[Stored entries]
============

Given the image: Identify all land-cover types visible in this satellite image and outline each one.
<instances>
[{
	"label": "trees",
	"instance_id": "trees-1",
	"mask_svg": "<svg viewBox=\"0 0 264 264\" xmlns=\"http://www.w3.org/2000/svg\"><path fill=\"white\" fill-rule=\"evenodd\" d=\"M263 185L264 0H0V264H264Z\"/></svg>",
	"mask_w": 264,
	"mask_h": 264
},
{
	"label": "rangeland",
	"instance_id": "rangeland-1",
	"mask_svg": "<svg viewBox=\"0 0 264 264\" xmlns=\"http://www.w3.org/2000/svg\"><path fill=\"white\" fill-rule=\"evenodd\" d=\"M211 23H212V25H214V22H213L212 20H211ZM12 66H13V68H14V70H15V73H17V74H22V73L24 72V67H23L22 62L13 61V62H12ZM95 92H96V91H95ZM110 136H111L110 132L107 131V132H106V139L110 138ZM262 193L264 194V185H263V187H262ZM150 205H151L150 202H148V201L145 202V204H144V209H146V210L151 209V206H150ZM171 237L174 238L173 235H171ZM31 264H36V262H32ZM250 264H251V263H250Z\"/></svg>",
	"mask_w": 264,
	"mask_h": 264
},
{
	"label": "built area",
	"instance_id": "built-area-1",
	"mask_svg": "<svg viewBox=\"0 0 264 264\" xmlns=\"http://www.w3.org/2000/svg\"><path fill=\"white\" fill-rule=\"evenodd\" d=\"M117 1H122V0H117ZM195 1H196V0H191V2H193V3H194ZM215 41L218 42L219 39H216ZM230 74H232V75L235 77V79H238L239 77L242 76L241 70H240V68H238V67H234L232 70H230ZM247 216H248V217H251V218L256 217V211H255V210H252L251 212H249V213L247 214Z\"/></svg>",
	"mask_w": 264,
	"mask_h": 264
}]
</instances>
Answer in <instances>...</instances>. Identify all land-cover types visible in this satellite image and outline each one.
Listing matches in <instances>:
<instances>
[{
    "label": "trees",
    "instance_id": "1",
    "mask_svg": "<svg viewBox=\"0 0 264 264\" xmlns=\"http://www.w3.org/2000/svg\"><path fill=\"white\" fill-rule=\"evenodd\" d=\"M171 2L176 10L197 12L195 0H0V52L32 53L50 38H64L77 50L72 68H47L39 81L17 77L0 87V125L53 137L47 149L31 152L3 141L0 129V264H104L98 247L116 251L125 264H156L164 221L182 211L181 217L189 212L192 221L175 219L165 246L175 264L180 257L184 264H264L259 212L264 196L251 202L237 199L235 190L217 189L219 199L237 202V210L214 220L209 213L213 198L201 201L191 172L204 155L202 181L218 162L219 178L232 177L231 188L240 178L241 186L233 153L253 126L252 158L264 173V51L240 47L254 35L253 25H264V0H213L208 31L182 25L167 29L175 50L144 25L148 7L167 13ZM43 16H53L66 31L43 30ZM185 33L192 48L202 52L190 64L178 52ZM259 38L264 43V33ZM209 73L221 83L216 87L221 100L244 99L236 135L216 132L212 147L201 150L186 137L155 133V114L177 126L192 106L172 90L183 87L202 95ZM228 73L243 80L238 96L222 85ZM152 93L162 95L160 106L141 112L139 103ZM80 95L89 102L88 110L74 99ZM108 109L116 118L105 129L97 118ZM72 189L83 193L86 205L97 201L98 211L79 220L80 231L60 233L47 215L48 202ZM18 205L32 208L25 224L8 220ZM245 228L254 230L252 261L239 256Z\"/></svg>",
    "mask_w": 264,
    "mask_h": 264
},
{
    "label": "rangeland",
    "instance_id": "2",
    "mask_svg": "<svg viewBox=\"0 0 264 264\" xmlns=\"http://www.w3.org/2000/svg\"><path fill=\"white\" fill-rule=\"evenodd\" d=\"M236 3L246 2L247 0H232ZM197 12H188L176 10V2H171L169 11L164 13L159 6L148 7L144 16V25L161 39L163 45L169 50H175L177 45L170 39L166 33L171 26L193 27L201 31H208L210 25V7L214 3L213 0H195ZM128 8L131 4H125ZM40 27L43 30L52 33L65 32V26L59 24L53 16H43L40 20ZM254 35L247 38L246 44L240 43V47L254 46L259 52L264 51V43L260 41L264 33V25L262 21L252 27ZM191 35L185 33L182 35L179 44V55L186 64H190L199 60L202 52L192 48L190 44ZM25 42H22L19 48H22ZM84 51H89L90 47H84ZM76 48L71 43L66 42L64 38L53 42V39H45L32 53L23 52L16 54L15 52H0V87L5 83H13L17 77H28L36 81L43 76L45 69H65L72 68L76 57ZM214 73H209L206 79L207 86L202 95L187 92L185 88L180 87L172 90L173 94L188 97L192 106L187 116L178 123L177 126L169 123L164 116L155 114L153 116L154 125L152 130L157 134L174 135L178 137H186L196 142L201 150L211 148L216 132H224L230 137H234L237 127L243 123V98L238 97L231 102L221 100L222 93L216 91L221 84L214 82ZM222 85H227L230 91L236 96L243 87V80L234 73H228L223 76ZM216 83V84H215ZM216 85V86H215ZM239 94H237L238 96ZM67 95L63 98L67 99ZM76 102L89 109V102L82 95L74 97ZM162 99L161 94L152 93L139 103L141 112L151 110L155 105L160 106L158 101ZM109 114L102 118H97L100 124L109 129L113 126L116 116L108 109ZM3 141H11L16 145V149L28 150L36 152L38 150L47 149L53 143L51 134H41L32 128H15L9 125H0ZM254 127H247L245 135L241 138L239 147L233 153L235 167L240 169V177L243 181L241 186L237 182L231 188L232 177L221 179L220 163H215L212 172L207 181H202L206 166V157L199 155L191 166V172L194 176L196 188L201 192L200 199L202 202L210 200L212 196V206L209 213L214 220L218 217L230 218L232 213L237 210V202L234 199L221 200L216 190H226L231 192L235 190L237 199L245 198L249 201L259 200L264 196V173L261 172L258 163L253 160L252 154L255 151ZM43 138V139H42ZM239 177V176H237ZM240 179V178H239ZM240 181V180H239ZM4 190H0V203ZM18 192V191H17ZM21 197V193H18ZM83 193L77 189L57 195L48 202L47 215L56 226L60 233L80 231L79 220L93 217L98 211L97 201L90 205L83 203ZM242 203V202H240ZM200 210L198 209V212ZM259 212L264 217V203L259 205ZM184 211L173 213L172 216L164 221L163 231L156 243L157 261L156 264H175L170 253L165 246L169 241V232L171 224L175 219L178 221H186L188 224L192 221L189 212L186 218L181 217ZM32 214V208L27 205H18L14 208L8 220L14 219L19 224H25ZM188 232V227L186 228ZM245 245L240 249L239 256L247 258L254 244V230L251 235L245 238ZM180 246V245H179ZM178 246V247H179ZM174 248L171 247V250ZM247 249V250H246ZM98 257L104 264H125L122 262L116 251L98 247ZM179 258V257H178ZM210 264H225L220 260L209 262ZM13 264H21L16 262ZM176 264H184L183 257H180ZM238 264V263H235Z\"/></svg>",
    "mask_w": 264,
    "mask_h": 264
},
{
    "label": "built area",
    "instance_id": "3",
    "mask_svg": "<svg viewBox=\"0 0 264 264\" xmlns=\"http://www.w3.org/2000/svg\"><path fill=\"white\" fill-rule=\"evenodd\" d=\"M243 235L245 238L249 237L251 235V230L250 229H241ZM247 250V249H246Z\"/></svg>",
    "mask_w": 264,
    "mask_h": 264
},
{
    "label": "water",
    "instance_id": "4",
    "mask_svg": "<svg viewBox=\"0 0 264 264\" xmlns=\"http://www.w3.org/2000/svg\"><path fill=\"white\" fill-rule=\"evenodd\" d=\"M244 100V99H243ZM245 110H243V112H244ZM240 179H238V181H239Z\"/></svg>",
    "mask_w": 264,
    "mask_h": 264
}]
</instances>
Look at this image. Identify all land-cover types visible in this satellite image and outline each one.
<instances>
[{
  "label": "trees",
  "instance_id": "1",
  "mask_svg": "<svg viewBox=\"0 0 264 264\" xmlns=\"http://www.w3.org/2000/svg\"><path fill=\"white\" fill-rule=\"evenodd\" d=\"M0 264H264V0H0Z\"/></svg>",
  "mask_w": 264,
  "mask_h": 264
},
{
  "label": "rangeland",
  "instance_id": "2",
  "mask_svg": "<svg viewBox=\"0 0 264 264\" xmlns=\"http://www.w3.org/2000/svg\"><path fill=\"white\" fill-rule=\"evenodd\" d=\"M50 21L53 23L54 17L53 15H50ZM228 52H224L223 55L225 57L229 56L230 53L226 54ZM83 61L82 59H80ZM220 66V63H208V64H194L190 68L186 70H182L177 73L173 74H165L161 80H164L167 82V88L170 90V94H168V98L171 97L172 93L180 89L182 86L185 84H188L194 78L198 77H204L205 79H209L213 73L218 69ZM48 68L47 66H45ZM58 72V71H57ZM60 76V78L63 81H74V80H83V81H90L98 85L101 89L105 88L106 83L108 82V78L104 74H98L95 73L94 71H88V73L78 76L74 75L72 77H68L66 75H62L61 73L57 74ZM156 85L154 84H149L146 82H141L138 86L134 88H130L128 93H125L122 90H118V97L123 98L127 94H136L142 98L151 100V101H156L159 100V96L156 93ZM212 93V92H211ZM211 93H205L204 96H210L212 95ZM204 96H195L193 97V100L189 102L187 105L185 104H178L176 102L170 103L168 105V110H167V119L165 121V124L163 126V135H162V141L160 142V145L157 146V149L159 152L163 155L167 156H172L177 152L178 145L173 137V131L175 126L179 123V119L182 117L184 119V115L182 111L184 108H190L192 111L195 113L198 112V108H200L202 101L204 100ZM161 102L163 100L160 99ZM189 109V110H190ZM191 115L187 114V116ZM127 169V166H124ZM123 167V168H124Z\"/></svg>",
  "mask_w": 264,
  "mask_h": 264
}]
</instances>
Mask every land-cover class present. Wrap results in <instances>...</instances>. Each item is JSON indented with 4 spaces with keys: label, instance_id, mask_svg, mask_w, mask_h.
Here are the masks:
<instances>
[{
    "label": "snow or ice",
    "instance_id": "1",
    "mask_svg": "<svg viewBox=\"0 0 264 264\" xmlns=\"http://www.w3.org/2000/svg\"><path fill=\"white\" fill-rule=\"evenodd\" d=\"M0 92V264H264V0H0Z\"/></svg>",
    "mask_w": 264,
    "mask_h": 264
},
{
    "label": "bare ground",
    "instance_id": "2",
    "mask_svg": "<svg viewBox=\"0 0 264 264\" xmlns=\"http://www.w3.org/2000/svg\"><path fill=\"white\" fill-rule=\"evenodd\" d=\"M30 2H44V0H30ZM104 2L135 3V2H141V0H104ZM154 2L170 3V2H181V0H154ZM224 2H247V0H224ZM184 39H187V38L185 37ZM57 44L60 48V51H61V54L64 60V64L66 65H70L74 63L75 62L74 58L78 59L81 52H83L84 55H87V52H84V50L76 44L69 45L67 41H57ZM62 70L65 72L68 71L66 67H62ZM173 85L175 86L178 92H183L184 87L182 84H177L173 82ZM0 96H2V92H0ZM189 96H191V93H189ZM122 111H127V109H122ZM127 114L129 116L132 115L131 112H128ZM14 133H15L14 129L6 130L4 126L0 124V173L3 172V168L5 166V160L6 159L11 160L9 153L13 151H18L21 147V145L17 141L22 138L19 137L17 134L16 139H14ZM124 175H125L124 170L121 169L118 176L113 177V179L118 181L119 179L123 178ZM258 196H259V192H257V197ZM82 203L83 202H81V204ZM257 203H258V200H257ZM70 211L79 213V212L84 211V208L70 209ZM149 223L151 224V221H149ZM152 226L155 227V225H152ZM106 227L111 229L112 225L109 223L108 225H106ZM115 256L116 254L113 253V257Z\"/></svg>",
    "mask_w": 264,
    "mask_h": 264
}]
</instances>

============

▶ **JOB**: Which of the lines above contain the string "visible", with case counted? Copy every one of them.

▶ **SOLUTION FOR THIS TASK**:
Given the image: Identify all land-cover types visible in this satellite image and outline each one.
Answer in <instances>...</instances>. Identify all land-cover types visible in this satellite image and outline each one.
Look at this image. Identify all land-cover types visible in this satellite image and outline each one.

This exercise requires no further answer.